■ **EXERCISE PASSAGE**:

Today I was a bit late picking up my niece from school so I was in a bit of a hurry. Well, through the tender mercies of The Lord, I was only stopped by one red light and the traffic was very light. I got to her school while obeying all traffic laws in five minutes when it usually takes eight to nine with stop lights and all. I got there just as she was walking out of the school. She got in the car and off we went. Perfect timing to do two errands that NEEDED to be done before I got my other kids from school. Those errands were completed in the perfect amount of time and I got to the elementary school just in time for the bell and to get the kids. All things aligned perfectly and I know The Lord was helping. Would it have made a huge difference time wise for the kids? No. Would anyone have died or been seriously injured? Probably not. Would my day have been upset and then would I have maybe taken it out on others? Probably. Very grateful for tender mercies.

God Loves You!

Heather

Tuesday, December 17, 2013

Another Tuesday

Mortality is a fragile thing. The Lord has reminded me of this a lot as of late. We are here for a fleeting moment it seems. But with this realization I am so grateful for the peace that The Lord speaks to my heart today that this is not the end. Relationships go on and continue after our mortal life has ended. We will see those we love again and we will also get to know better those who are gone that we never gotten the chance to be with. Those relations who had their moment on the stage of life before we got ours. How joyful that will be! The family reunions on the other side will be awesome. There is life, there is hope and there is a true and loving God. I know this to be true with all my heart.

God Loves You!

Heather

Monday, December 16, 2013

Another Monday

Sometimes I sit back and wonder how many of my good ideas are actually mine. Then I realize that hardly any are and I am overwhelmed with gratitude for how often The Lord prompts me to do or say something that effects not just my day or other peoples day but days down the road and sometimes even years. I, of myself, am not that witty or sensitive. But with the Lords help I find myself reaching out of my comfort zone often to say things and do things I feel strongly that someone needs or that I need myself for closure. I am amazed at how intelligent The Lord can make me. I have had a lot of those promptings lately and today it helped me and my daughter to iron some things out and let her talk and me talk freely about things that had been bugging us in a non confrontational manner. It was awesome. If I had not listen to that prompting and set aside my cleaning for ten minutes I would have missed a great conversation. (And if you ask anyone who knows me, trying to get me to stop in the middle of a task is not recommended and does not happen often. I'm a little OCD.) The Lord makes up for my lack so often... It makes me so proud to be His daughter and know that I too, by royal birthright, have that greatness in me. All He is doing is gently pushing me along, showing me how it's done. Awesome.

■ **WHAT YOU NEED TO DO**:
Copy the blog posts above in full, word for word. The listing after this point is separate material with no connection to the blog posts.

■ **THE DATA**:

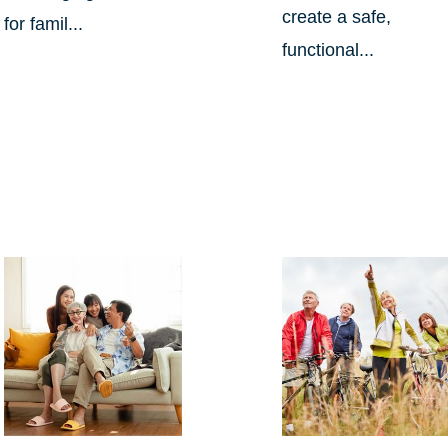
create a safe,
for famil...
functional...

■ **FINISHED EXERCISE**:
Today I was a bit late picking up my niece from school so I was in a bit of a hurry. Well, through the tender mercies of The Lord, I was only stopped by one red light and the traffic was very light. I got to her school while obeying all traffic laws in five minutes when it usually takes eight to nine with stop lights and all. I got there just as she was walking out of the school. She got in the car and off we went. Perfect timing to do two errands that NEEDED to be done before I got my other kids from school. Those errands were completed in the perfect amount of time and I got to the elementary school just in time for the bell and to get the kids. All things aligned perfectly and I know The Lord was helping. Would it have made a huge difference time wise for the kids? No. Would anyone have died or been seriously injured? Probably not. Would my day have been upset and then would I have maybe taken it out on others? Probably. Very grateful for tender mercies.

God Loves You!

Heather

Tuesday, December 17, 2013

Another Tuesday

Mortality is a fragile thing. The Lord has reminded me of this a lot as of late. We are here for a fleeting moment it seems. But with this realization I am so grateful for the peace that The Lord speaks to my heart today that this is not the end. Relationships go on and continue after our mortal life has ended. We will see those we love again and we will also get to know better those who are gone that we never gotten the chance to be with. Those relations who had their moment on the stage of life before we got ours. How joyful that will be! The family reunions on the other side will be awesome. There is life, there is hope and there is a true and loving God. I know this to be true with all my heart.

God Loves You!

Heather

Monday, December 16, 2013

Another Monday

Sometimes I sit back and wonder how many of my good ideas are actually mine. Then I realize that hardly any are and I am overwhelmed with gratitude for how often The Lord prompts me to do or say something that effects not just my day or other peoples day but days down the road and sometimes even years. I, of myself, am not that witty or sensitive. But with the Lords help I find myself reaching out of my comfort zone often to say things and do things I feel strongly that someone needs or that I need myself for closure. I am amazed at how intelligent The Lord can make me. I have had a lot of those promptings lately and today it helped me and my daughter to iron some things out and let her talk and me talk freely about things that had been bugging us in a non confrontational manner. It was awesome. If I had not listen to that prompting and set aside my cleaning for ten minutes I would have missed a great conversation. (And if you ask anyone who knows me, trying to get me to stop in the middle of a task is not recommended and does not happen often. I'm a little OCD.) The Lord makes up for my lack so often... It makes me so proud to be His daughter and know that I too, by royal birthright, have that greatness in me. All He is doing is gently pushing me along, showing me how it's done. Awesome.